SHORT EXERCISE >>
Return every line of the records below unchanged and in the same order.

MATERIAL SHOWN >>
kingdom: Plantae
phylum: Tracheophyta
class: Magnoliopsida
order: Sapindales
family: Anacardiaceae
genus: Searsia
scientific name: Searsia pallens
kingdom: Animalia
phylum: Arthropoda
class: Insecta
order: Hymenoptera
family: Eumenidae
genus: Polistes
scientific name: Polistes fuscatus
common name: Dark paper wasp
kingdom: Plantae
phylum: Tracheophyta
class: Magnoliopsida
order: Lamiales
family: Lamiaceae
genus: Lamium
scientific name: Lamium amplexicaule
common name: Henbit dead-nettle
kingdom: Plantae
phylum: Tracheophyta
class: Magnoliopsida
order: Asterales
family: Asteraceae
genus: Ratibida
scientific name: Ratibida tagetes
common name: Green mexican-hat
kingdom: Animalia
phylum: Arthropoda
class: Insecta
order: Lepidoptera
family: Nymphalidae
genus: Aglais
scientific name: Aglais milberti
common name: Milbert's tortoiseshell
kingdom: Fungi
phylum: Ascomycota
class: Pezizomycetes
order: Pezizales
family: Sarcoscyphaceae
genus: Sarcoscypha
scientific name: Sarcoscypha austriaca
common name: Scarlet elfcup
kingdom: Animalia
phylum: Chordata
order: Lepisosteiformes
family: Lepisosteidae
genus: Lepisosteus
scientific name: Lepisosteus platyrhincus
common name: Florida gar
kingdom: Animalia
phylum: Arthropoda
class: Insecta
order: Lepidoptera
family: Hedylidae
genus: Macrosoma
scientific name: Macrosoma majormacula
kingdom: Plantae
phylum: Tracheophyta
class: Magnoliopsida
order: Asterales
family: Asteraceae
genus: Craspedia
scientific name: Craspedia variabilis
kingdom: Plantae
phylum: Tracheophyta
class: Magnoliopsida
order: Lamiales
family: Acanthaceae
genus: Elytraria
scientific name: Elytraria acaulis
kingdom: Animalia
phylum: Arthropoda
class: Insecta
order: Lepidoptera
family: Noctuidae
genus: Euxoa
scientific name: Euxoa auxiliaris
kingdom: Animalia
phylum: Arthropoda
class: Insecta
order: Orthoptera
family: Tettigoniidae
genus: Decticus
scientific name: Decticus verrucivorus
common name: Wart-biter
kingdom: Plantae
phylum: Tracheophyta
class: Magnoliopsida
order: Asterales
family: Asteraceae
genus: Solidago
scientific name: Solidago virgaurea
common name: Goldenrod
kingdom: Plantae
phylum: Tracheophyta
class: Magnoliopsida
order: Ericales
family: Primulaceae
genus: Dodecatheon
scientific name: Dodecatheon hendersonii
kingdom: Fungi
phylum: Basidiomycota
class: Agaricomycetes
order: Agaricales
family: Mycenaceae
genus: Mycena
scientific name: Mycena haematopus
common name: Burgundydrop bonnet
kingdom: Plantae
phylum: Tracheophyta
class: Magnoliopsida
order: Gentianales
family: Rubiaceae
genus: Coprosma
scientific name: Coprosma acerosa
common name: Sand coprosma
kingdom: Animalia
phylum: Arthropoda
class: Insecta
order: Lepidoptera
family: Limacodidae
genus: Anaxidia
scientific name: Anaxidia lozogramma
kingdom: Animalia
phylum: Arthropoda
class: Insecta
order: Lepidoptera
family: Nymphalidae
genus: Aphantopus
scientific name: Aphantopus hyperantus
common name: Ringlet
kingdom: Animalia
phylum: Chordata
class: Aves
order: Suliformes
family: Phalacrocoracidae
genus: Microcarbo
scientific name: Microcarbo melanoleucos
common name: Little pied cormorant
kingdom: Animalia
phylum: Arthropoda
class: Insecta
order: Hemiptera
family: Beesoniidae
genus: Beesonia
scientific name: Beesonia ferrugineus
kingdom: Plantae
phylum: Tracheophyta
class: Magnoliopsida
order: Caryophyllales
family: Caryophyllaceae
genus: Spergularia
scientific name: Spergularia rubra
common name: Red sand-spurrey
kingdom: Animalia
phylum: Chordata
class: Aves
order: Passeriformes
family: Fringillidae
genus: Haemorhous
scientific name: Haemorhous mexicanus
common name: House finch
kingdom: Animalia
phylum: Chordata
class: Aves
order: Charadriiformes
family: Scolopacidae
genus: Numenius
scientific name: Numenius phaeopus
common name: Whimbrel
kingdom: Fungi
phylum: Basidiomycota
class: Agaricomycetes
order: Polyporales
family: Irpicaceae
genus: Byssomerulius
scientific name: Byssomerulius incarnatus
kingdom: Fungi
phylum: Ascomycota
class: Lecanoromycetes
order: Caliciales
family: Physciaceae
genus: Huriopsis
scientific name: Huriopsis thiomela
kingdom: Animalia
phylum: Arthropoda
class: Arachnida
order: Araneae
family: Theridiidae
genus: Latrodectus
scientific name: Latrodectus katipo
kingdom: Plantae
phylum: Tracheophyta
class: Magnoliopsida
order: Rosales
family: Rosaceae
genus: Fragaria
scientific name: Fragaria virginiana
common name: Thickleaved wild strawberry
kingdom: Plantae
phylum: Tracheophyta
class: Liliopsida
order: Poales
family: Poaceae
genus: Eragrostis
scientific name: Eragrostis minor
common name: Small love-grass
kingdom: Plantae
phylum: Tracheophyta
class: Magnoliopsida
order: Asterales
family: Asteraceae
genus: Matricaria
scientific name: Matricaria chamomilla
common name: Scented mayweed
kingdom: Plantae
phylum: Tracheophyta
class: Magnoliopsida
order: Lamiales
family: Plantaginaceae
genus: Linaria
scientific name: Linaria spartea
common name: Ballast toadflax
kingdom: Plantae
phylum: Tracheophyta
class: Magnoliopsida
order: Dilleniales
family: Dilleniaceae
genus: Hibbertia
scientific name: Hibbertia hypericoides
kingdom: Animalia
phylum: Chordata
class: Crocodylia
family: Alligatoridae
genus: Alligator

EXPECTED OUTPUT >>
kingdom: Plantae
phylum: Tracheophyta
class: Magnoliopsida
order: Sapindales
family: Anacardiaceae
genus: Searsia
scientific name: Searsia pallens
kingdom: Animalia
phylum: Arthropoda
class: Insecta
order: Hymenoptera
family: Eumenidae
genus: Polistes
scientific name: Polistes fuscatus
common name: Dark paper wasp
kingdom: Plantae
phylum: Tracheophyta
class: Magnoliopsida
order: Lamiales
family: Lamiaceae
genus: Lamium
scientific name: Lamium amplexicaule
common name: Henbit dead-nettle
kingdom: Plantae
phylum: Tracheophyta
class: Magnoliopsida
order: Asterales
family: Asteraceae
genus: Ratibida
scientific name: Ratibida tagetes
common name: Green mexican-hat
kingdom: Animalia
phylum: Arthropoda
class: Insecta
order: Lepidoptera
family: Nymphalidae
genus: Aglais
scientific name: Aglais milberti
common name: Milbert's tortoiseshell
kingdom: Fungi
phylum: Ascomycota
class: Pezizomycetes
order: Pezizales
family: Sarcoscyphaceae
genus: Sarcoscypha
scientific name: Sarcoscypha austriaca
common name: Scarlet elfcup
kingdom: Animalia
phylum: Chordata
order: Lepisosteiformes
family: Lepisosteidae
genus: Lepisosteus
scientific name: Lepisosteus platyrhincus
common name: Florida gar
kingdom: Animalia
phylum: Arthropoda
class: Insecta
order: Lepidoptera
family: Hedylidae
genus: Macrosoma
scientific name: Macrosoma majormacula
kingdom: Plantae
phylum: Tracheophyta
class: Magnoliopsida
order: Asterales
family: Asteraceae
genus: Craspedia
scientific name: Craspedia variabilis
kingdom: Plantae
phylum: Tracheophyta
class: Magnoliopsida
order: Lamiales
family: Acanthaceae
genus: Elytraria
scientific name: Elytraria acaulis
kingdom: Animalia
phylum: Arthropoda
class: Insecta
order: Lepidoptera
family: Noctuidae
genus: Euxoa
scientific name: Euxoa auxiliaris
kingdom: Animalia
phylum: Arthropoda
class: Insecta
order: Orthoptera
family: Tettigoniidae
genus: Decticus
scientific name: Decticus verrucivorus
common name: Wart-biter
kingdom: Plantae
phylum: Tracheophyta
class: Magnoliopsida
order: Asterales
family: Asteraceae
genus: Solidago
scientific name: Solidago virgaurea
common name: Goldenrod
kingdom: Plantae
phylum: Tracheophyta
class: Magnoliopsida
order: Ericales
family: Primulaceae
genus: Dodecatheon
scientific name: Dodecatheon hendersonii
kingdom: Fungi
phylum: Basidiomycota
class: Agaricomycetes
order: Agaricales
family: Mycenaceae
genus: Mycena
scientific name: Mycena haematopus
common name: Burgundydrop bonnet
kingdom: Plantae
phylum: Tracheophyta
class: Magnoliopsida
order: Gentianales
family: Rubiaceae
genus: Coprosma
scientific name: Coprosma acerosa
common name: Sand coprosma
kingdom: Animalia
phylum: Arthropoda
class: Insecta
order: Lepidoptera
family: Limacodidae
genus: Anaxidia
scientific name: Anaxidia lozogramma
kingdom: Animalia
phylum: Arthropoda
class: Insecta
order: Lepidoptera
family: Nymphalidae
genus: Aphantopus
scientific name: Aphantopus hyperantus
common name: Ringlet
kingdom: Animalia
phylum: Chordata
class: Aves
order: Suliformes
family: Phalacrocoracidae
genus: Microcarbo
scientific name: Microcarbo melanoleucos
common name: Little pied cormorant
kingdom: Animalia
phylum: Arthropoda
class: Insecta
order: Hemiptera
family: Beesoniidae
genus: Beesonia
scientific name: Beesonia ferrugineus
kingdom: Plantae
phylum: Tracheophyta
class: Magnoliopsida
order: Caryophyllales
family: Caryophyllaceae
genus: Spergularia
scientific name: Spergularia rubra
common name: Red sand-spurrey
kingdom: Animalia
phylum: Chordata
class: Aves
order: Passeriformes
family: Fringillidae
genus: Haemorhous
scientific name: Haemorhous mexicanus
common name: House finch
kingdom: Animalia
phylum: Chordata
class: Aves
order: Charadriiformes
family: Scolopacidae
genus: Numenius
scientific name: Numenius phaeopus
common name: Whimbrel
kingdom: Fungi
phylum: Basidiomycota
class: Agaricomycetes
order: Polyporales
family: Irpicaceae
genus: Byssomerulius
scientific name: Byssomerulius incarnatus
kingdom: Fungi
phylum: Ascomycota
class: Lecanoromycetes
order: Caliciales
family: Physciaceae
genus: Huriopsis
scientific name: Huriopsis thiomela
kingdom: Animalia
phylum: Arthropoda
class: Arachnida
order: Araneae
family: Theridiidae
genus: Latrodectus
scientific name: Latrodectus katipo
kingdom: Plantae
phylum: Tracheophyta
class: Magnoliopsida
order: Rosales
family: Rosaceae
genus: Fragaria
scientific name: Fragaria virginiana
common name: Thickleaved wild strawberry
kingdom: Plantae
phylum: Tracheophyta
class: Liliopsida
order: Poales
family: Poaceae
genus: Eragrostis
scientific name: Eragrostis minor
common name: Small love-grass
kingdom: Plantae
phylum: Tracheophyta
class: Magnoliopsida
order: Asterales
family: Asteraceae
genus: Matricaria
scientific name: Matricaria chamomilla
common name: Scented mayweed
kingdom: Plantae
phylum: Tracheophyta
class: Magnoliopsida
order: Lamiales
family: Plantaginaceae
genus: Linaria
scientific name: Linaria spartea
common name: Ballast toadflax
kingdom: Plantae
phylum: Tracheophyta
class: Magnoliopsida
order: Dilleniales
family: Dilleniaceae
genus: Hibbertia
scientific name: Hibbertia hypericoides
kingdom: Animalia
phylum: Chordata
class: Crocodylia
family: Alligatoridae
genus: Alligator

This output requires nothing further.